The Gentleman of Jazz

George Avakian

Life cast George Avakian in many roles: record producer, critic, educator, talent scout, manager, impresario. When he passed away last week at the age of 98, the entire music world—especially jazz artists and the recording industry—mourned the loss of true visionary, who blazed a pioneering trail through American music, but never lost touch with the gentlemanly virtues of his Old-World heritage.

Avakian started life in Armavir, historic Armenia. But having arrived in this country as a child, he embraced America and its culture with his whole heart. Still in his early 20s, Avakian became the sole force responsible for promoting and preserving the most “American” style of music: jazz.
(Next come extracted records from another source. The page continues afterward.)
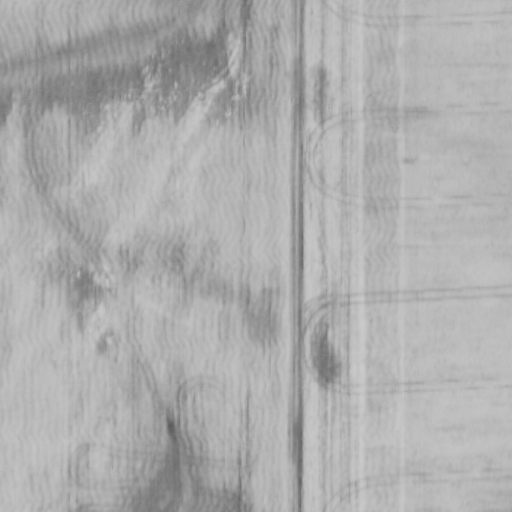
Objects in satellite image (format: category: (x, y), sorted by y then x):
road: (300, 256)
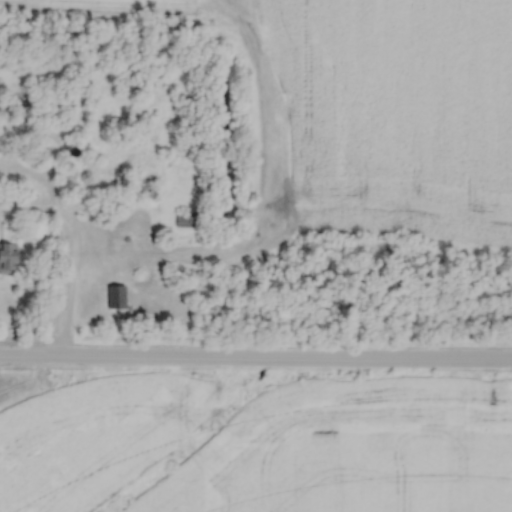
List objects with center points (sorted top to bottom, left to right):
building: (140, 164)
building: (185, 219)
road: (69, 256)
building: (9, 259)
building: (116, 297)
road: (255, 358)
He later branched out to discover new voices in American humor.

Coming from an accomplished but little-known heritage, Avakian had a special instinct for the “overlooked” talent: for the distinctive musical style that was not being heard in the broader culture; or the great artist whose legacy was in danger of being forgotten. So it was that he came to be associated with many of the greatest names in 20th-century American culture: Louis Armstrong, Miles Davis, Dave Brubeck, Keith Jarrett, Johnny Mathis, Bob Newhart, Duke Elington. The list goes on and on.

For 68 years he was married to another great musical visionary: violinist Anahid Ajemian, who predeceased George in 2016. The two were early enthusiasts and lifelong supporters of St. Vartan Armenian Cathedral in New York.

Archbishop Khajag Barsamian expressed his condolences during a memorial service in New York this week. “Both George and Anahid generously gave of their talent and counsel, to my own personal benefit, and to the benefit of my predecessor, Archbishop Torkom Manoogian. Both felt that their own vocations in life were an extension of the great creative legacy of their Armenian ancestors. And now, their names, too, will be immortal among their countrymen.”

Take a moment to read the accounts of George Avakian’s life published last week in the New York Times and Washington Post. The Eastern Diocese notes his passing with deep regret, and prays for his peaceful repose in our Lord’s kingdom.